▸ **Exercise**: Across the entries below, how many lines contain the word "Redux"? Give the number alone.

Stored data
● ● ●

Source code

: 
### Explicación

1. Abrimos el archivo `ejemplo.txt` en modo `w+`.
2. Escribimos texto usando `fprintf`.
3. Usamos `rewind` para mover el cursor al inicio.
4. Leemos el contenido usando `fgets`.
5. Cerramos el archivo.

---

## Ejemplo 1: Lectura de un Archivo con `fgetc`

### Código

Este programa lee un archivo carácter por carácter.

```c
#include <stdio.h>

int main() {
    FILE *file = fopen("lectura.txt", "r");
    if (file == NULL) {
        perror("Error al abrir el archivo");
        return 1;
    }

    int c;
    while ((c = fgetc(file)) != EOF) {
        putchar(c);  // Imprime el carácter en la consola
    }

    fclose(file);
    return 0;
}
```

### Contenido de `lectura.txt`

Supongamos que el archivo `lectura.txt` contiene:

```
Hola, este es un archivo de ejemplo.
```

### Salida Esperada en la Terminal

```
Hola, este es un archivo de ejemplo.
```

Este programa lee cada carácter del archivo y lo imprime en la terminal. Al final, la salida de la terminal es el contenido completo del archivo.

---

● ● ●

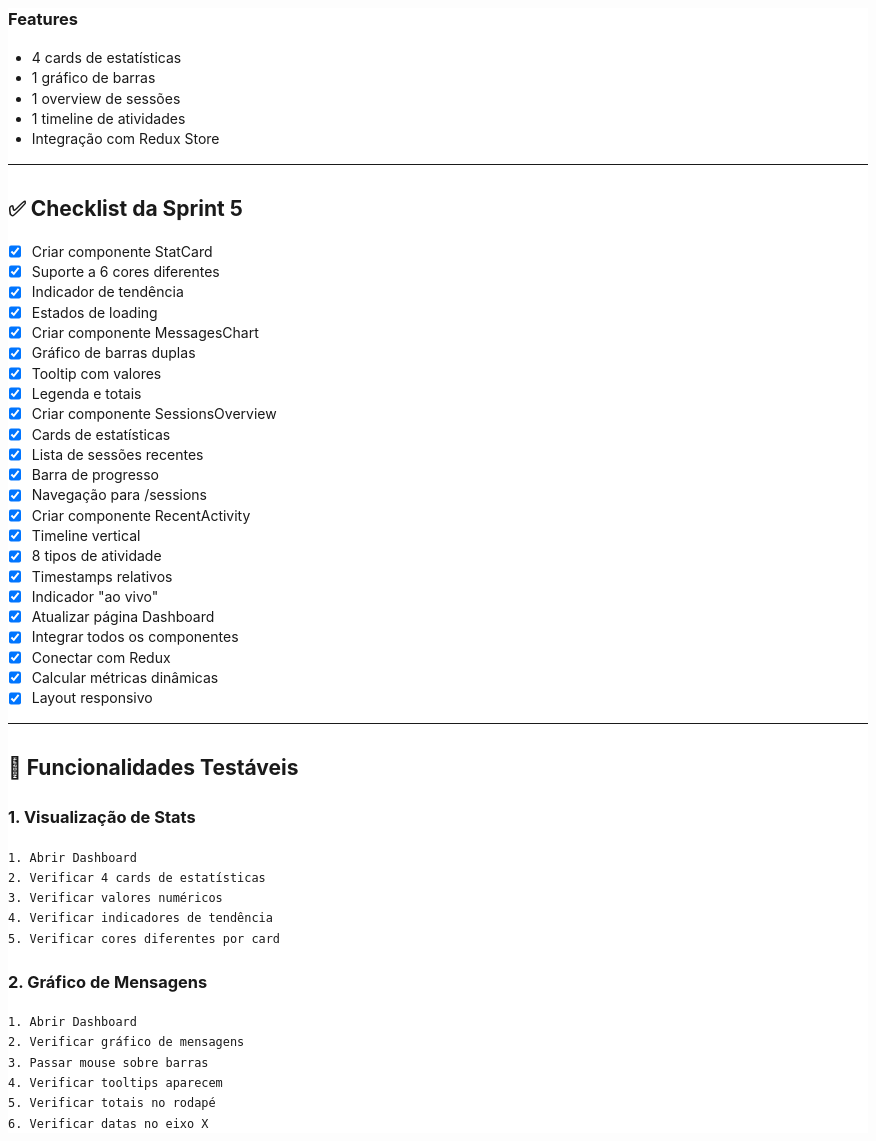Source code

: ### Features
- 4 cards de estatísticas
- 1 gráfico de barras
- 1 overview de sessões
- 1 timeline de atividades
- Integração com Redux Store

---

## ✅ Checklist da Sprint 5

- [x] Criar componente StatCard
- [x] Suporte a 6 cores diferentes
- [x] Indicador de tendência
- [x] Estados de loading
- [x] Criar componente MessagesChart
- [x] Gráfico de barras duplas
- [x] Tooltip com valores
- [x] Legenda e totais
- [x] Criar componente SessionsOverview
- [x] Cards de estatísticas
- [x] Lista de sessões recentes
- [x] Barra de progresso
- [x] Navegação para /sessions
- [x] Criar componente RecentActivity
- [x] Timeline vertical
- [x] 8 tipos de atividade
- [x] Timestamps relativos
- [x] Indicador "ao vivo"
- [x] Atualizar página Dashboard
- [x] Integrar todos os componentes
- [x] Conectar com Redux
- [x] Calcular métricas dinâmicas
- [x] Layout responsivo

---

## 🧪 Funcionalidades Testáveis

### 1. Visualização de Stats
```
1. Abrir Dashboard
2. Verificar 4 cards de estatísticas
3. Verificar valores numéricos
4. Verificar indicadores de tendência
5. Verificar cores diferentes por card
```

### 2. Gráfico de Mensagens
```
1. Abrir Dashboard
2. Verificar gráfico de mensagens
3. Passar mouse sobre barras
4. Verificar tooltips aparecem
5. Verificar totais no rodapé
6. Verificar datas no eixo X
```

● ● ●

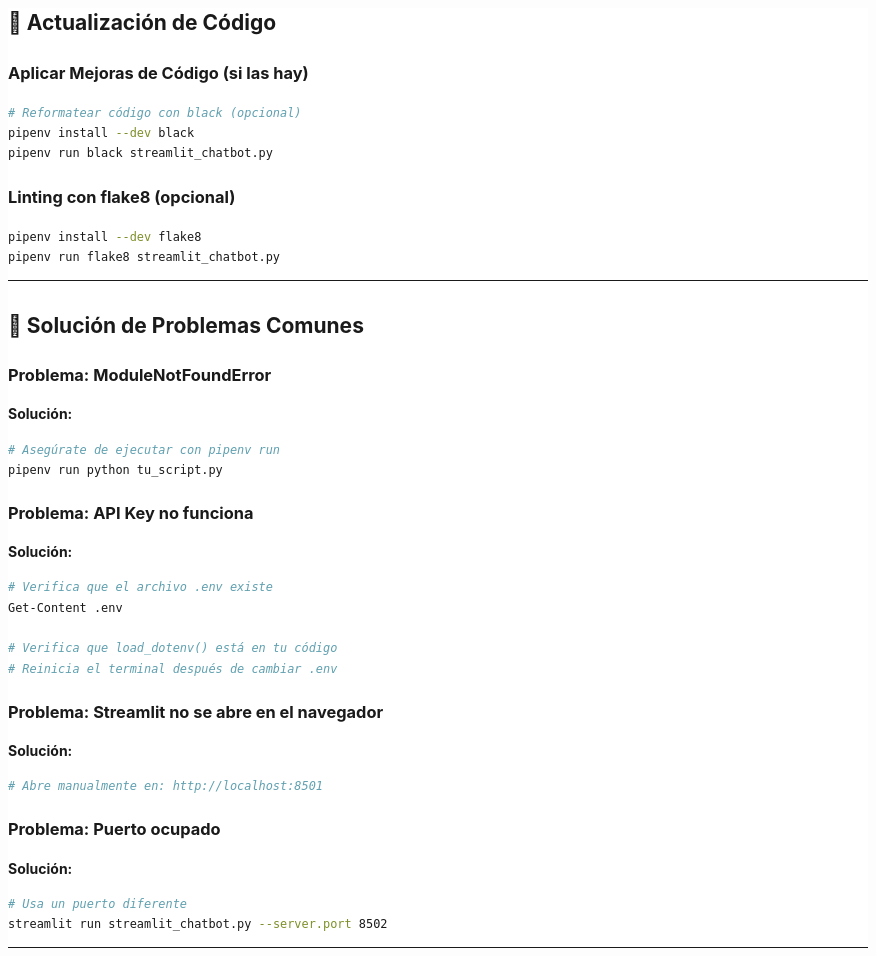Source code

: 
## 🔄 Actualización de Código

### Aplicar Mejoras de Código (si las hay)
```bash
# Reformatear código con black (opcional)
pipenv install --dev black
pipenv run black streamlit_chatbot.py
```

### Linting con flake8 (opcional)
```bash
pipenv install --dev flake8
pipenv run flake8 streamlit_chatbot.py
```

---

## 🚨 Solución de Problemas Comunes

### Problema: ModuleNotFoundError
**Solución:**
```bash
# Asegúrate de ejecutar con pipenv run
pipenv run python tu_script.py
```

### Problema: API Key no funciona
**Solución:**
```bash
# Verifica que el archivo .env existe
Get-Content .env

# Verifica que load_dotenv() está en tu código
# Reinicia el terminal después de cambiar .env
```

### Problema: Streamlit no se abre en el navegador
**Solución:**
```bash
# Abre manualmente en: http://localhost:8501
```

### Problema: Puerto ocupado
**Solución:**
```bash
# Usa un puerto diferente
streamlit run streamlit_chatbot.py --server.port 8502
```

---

● ● ●

▸ **The answer**: 2